Of course, humanity’s relationship with AI does have a competitive side too. Well, “competitive” in the broad sense of the word given how often Google’s AphaGo AI has spanked the world’s best human players in recent years. AlphaGo has even been moonlighting online, dominating players across the internet while further developing its game.
Now, if the idea of a machine embarrassing you at ancient Korean boardgames makes you want to kick over the nearest tower of building blocks, you’re also out of luck because Facebook’s already built an AI that’s just as good at that as you are. Granted, it doesn’t have the necessary physical feet to actually do the kicking, but it can predict how those blocks will fall just as well as people can.
And it’s not just competitive winner-take-all sorts of games like Go. Researchers from Brigham Young University managed to train an AI system to play a digitized version of the prisoner’s dilemma.

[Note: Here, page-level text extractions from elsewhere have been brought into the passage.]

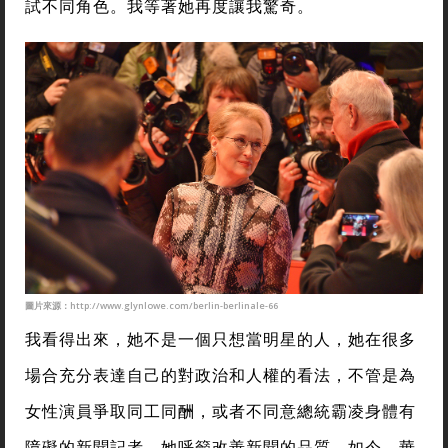
試不同角色。我等著她再度讓我驚奇。
圖片來源：http://www.glynlowe.com/berlin-berlinale-66
我看得出來，她不是一個只想當明星的人，她在很多
場合充分表達自己的對政治和人權的看法，不管是為
女性演員爭取同工同酬，或者不同意總統霸凌身體有
障礙的新聞記者，她呼籲改善新聞的品質。如今，華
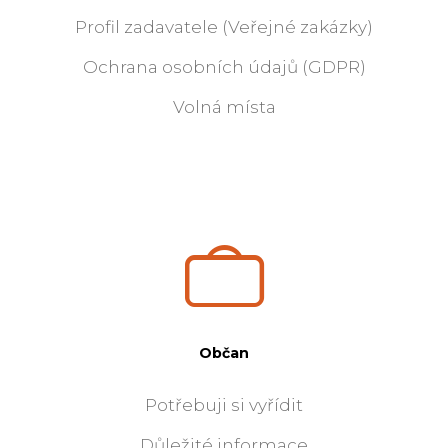
Profil zadavatele (Veřejné zakázky)
Ochrana osobních údajů (GDPR)
Volná místa
Občan
Potřebuji si vyřídit
Důležité informace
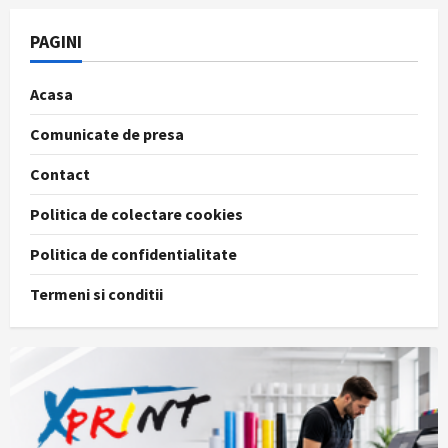
PAGINI
Acasa
Comunicate de presa
Contact
Politica de colectare cookies
Politica de confidentialitate
Termeni si conditii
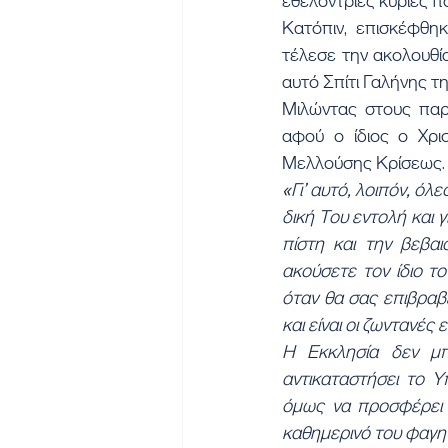
εθελόντριες κυρίες π
Κατόπιν, επισκέφθηκ
τέλεσε την ακολουθία
αυτό Σπίτι Γαλήνης τ
Μιλώντας στους παρε
αφού ο ίδιος ο Χρι
Μελλούσης Κρίσεως.
«Γι’ αυτό, λοιπόν, όλ
δική Του εντολή και γ
πίστη και την βεβαι
ακούσετε τον ίδιο τ
όταν θα σας επιβραβ
και είναι οι ζωντανές 
Η Εκκλησία δεν μπ
αντικαταστήσει το Υ
όμως να προσφέρει τ
καθημερινό του φαγη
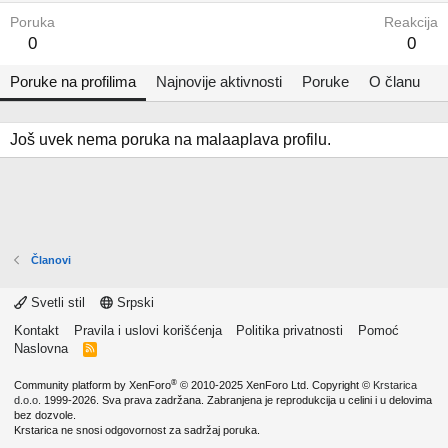
Poruka
Reakcija
0
0
Poruke na profilima
Najnovije aktivnosti
Poruke
O članu
Još uvek nema poruka na malaaplava profilu.
Članovi
Svetli stil
Srpski
Kontakt
Pravila i uslovi korišćenja
Politika privatnosti
Pomoć
Naslovna
R
S
S
®
Community platform by XenForo
© 2010-2025 XenForo Ltd.
Copyright ©
Krstarica
d.o.o.
1999-2026. Sva prava zadržana. Zabranjena je reprodukcija u celini i u delovima
bez dozvole.
Krstarica ne snosi odgovornost za sadržaj poruka.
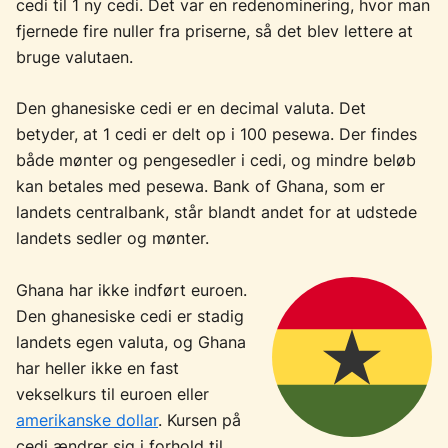
cedi til 1 ny cedi. Det var en redenominering, hvor man
fjernede fire nuller fra priserne, så det blev lettere at
bruge valutaen.
Den ghanesiske cedi er en decimal valuta. Det
betyder, at 1 cedi er delt op i 100 pesewa. Der findes
både mønter og pengesedler i cedi, og mindre beløb
kan betales med pesewa. Bank of Ghana, som er
landets centralbank, står blandt andet for at udstede
landets sedler og mønter.
Ghana har ikke indført euroen.
Den ghanesiske cedi er stadig
landets egen valuta, og Ghana
har heller ikke en fast
vekselkurs til euroen eller
amerikanske dollar
. Kursen på
cedi ændrer sig i forhold til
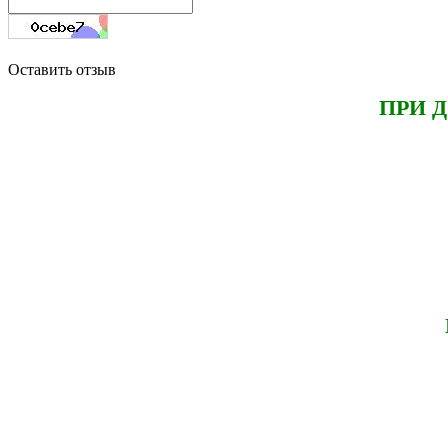
Оставить отзыв
ПРИ 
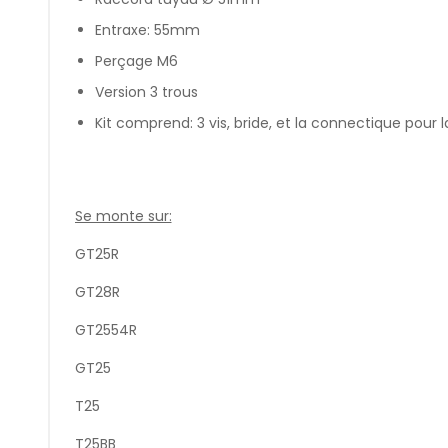
Entraxe: 55mm
Perçage M6
Version 3 trous
Kit comprend: 3 vis, bride, et la connectique pou
Se monte sur:
GT25R
GT28R
GT2554R
GT25
T25
T25BB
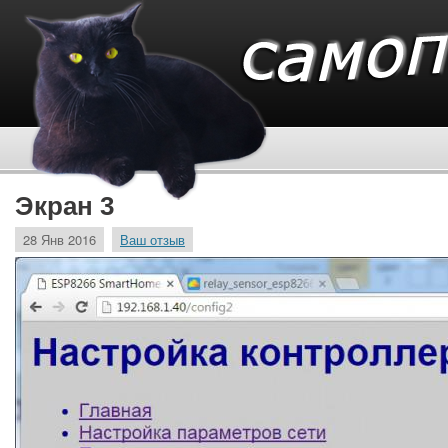
Экран 3
28 Янв 2016
Ваш отзыв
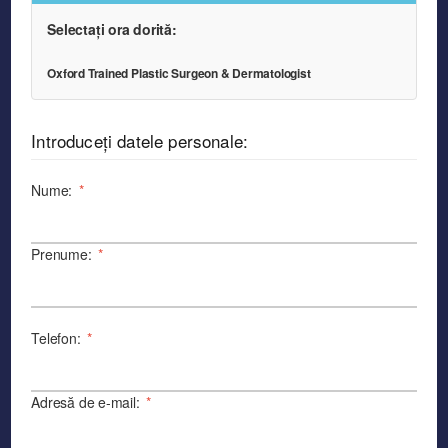
Selectați ora dorită:
Oxford Trained Plastic Surgeon & Dermatologist
Introduceți datele personale:
Nume:
*
Prenume:
*
Telefon:
*
Adresă de e-mail:
*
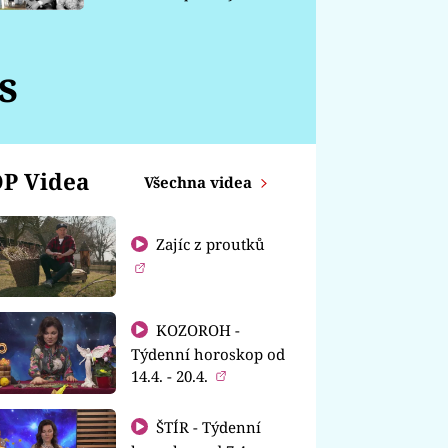
chátrá
s
P Videa
Všechna videa
Zajíc z proutků
KOZOROH -
Týdenní horoskop od
14.4. - 20.4.
ŠTÍR - Týdenní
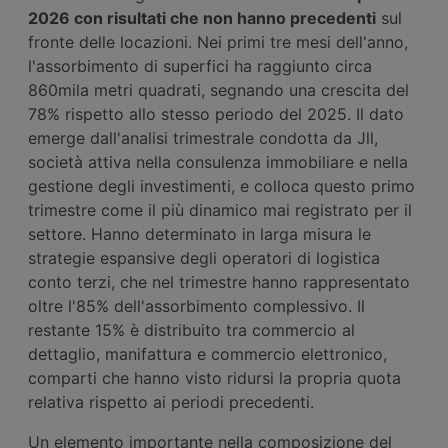
2026 con risultati che non hanno precedenti
sul
fronte delle locazioni. Nei primi tre mesi dell'anno,
l'assorbimento di superfici ha raggiunto circa
860mila metri quadrati, segnando una crescita del
78% rispetto allo stesso periodo del 2025. Il dato
emerge dall'analisi trimestrale condotta da Jll,
società attiva nella consulenza immobiliare e nella
gestione degli investimenti, e colloca questo primo
trimestre come il più dinamico mai registrato per il
settore. Hanno determinato in larga misura le
strategie espansive degli operatori di logistica
conto terzi, che nel trimestre hanno rappresentato
oltre l'85% dell'assorbimento complessivo. Il
restante 15% è distribuito tra commercio al
dettaglio, manifattura e commercio elettronico,
comparti che hanno visto ridursi la propria quota
relativa rispetto ai periodi precedenti.
Un elemento importante nella composizione del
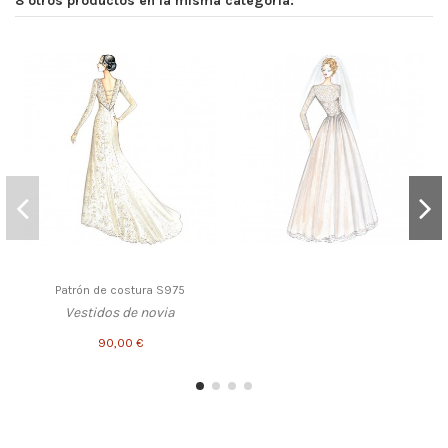
8 otros productos en la misma categoría:
Patrón de costura S975
Vestidos de novia
90,00 €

That’s where two players who are “accused” of a crime can receive the lightest sentence of 1 year if they cooperate, 2 years if they both rat on their accomplice or walk free while the other player gets 3 years if only one of them turns.
The Brigham Young algorithm, dubbed S# (S-sharp), quickly learned that cooperation was the key. By the end of the experiment, machine-only teams coordinated their efforts nearly 100 percent of the time while their human counterparts only worked together in about 60 percent of the games.
This AI-ownage carries over to the business world as well. Last May, a reporter for the Financial Times went up against a digital journalist named Emma from AI startup Stealth. Both journalists were given the same UK employment data and tasked with filing a story as quickly as possible. Emma smoked her opponent by completing her assignment in just 12 minutes, compared to the human’s 35. However, speed isn’t everything in the newsroom, and despite being able to include added context such as the effects that Brexit would have on employment, the AI failed to notice the crux of the post, that the number of job seekers had risen over the past year.
But despite that flub, the world’s largest corporations and most prestigious universities are betting big on using AI and machine learning to boost productivity. Microsoft is already developing automatic translation AIs that will convert your PowerPoint presentations into any language in real time. The Seattle-based company also recently made headlines when it debuted a spoken-language translator that outperformed its fleshy counterparts. Chinese tech giant Baidu is similarly integrating AI into its SwiftScribe audio transcription app so that the system can actively learn and improve based on the edits the user makes. Meanwhile, Oxford University has developed a lipreading AI called LipNet (pdf) that is up to 10 times more efficient at the task than your average lipreader.
Google is making even more ambitious inroads into AI development, by training neural networks to design and teach other smaller neural networks. The primary network takes a series of “candidate” networks then trains them using reinforcement training (the same way one trains a dog) to develop and select the most efficient one. “There are important caveats, we do have higher false positives,” Alphabet CEO Sundar Pichai told the crowd at this year’s Google I/O Conference, but the results are still promising enough that the company is looking to apply it to DNA sequencing and cancer research before making the technology ubiquitous. “We want it to be possible for hundreds of thousands of developers to use machine learning,” Pichai said.
So given that AI seems to be better at everything from video game animation to recognizing musical genres, is there any subject that humans still reign supreme? The list is shockingly short. Outside of naming paints (though, let’s be honest, “Dorkwood” and “Stanky Bean” are both pretty great), there doesn’t seem to be much that AI can’t beat us at if given enough time and source materials to properly train. And that’s just a little terrifying.